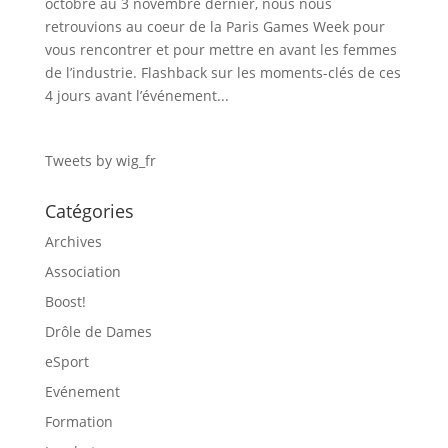
octobre au 3 novembre dernier, nous nous
retrouvions au coeur de la Paris Games Week pour
vous rencontrer et pour mettre en avant les femmes
de l’industrie. Flashback sur les moments-clés de ces
4 jours avant l’événement...
Tweets by wig_fr
Catégories
Archives
Association
Boost!
Drôle de Dames
eSport
Evénement
Formation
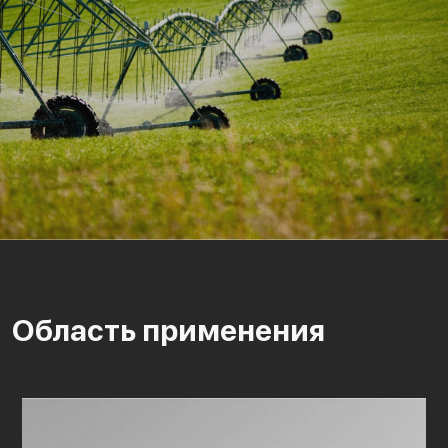
Область применения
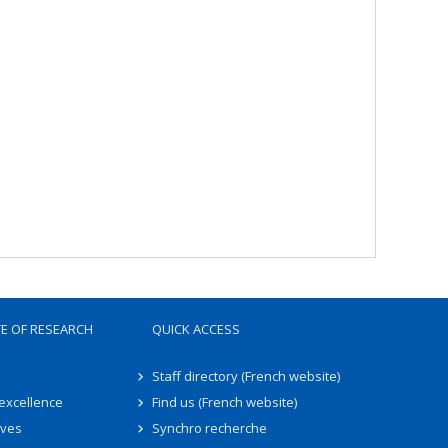
TE OF RESEARCH
QUICK ACCESS
Staff directory (French website)
 excellence
Find us (French website)
ives
Synchro recherche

- - - - -

### Task item
Your reply should be a verbatim retyping of the lines from the one that holds "QUICK ACCESS" through the last line of the entries.

### Written solution
QUICK ACCESS
Staff directory (French website)
 excellence
Find us (French website)
ives
Synchro recherche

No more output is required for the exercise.